JAKARTA — Polda Metro Jaya akhirnya buka suara terkait pernyataan Menteri Hak Asasi Manusia (HAM), Natalius Pigai, yang melarang polisi menembak langsung pelaku begal di tempat. Pihak kepolisian menegaskan bahwa keselamatan masyarakat tetap menjadi prioritas utama di lapangan.
Direktur Reserse Kriminal Umum Polda Metro Jaya, Kombes Pol Iman Imanuddin, menjelaskan bahwa Tim Pemburu Begal hanya akan melepaskan tembakan jika pelaku kejahatan terbukti mengancam keselamatan orang banyak. Langkah tegas ini diambil karena para pelaku kerap membekali diri dengan senjata berbahaya.
“Dikarenakan para tersangka menggunakan senjata api maupun senjata tajam. Pertimbangan keselamatan masyarakat yang lebih banyak dan petugas kami itu adalah lebih utama yang kami lakukan,” ujar Iman dalam konferensi pers di Mapolda Metro Jaya, Jumat (22/5/2026).
Iman juga memastikan bahwa penggunaan senjata api oleh personel kepolisian tidak dilakukan secara sembarangan. Tindakan tersebut tetap berjalan di koridor hukum dan berpedoman pada aturan perundang-undangan serta Peraturan Kapolri (Perkap) terkait implementasi prinsip HAM.

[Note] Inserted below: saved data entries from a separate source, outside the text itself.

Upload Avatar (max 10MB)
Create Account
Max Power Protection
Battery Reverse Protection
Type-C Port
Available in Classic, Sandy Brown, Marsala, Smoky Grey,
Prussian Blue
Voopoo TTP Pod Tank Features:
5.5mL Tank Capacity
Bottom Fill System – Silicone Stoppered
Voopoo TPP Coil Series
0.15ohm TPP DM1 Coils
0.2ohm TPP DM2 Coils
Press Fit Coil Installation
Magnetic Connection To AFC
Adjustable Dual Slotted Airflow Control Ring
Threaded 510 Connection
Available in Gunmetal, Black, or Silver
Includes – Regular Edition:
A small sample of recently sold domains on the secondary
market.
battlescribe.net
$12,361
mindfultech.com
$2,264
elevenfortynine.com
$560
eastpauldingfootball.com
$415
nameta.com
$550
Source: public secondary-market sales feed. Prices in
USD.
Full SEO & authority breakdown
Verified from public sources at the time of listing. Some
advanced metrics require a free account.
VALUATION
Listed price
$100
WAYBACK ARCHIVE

Menurut Iman, selama Tim Pemburu Begal bertugas dalam sepekan terakhir, tindakan tegas terukur hanya menyasar pelaku yang melawan menggunakan senjata api atau senjata tajam. “Oleh karena itu mari sama-sama hormati hukum yang mengatur kita semua,” tambahnya.

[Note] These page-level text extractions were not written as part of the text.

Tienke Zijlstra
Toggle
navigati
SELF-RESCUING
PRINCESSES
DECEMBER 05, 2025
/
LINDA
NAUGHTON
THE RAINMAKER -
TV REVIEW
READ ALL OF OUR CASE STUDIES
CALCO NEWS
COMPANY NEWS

Sebelumnya, Menteri HAM Natalius Pigai secara lantang menolak wacana penembakan langsung terhadap pelaku begal yang sempat dilontarkan oleh Kapolda Lampung, Irjen Pol Helfi Assegaf. Pigai menilai tindakan represif tanpa jalur pengadilan tersebut melanggar hak dasar manusia.
“Saya tidak membolehkan orang ditembak tanpa melalui prosedur dan proses hukum yang jelas. Tidak boleh begal ditembak langsung di tempat,” tegas Pigai saat ditemui di Bandung, Jawa Barat, Rabu (20/5/2026).
Pigai menekankan bahwa polisi berkewajiban menangkap pelaku kejahatan dalam kondisi hidup. Hal ini dinilai penting agar aparat dapat melanjutkan proses hukum, sekaligus mengungkap motif serta jaringan kriminal yang lebih luas.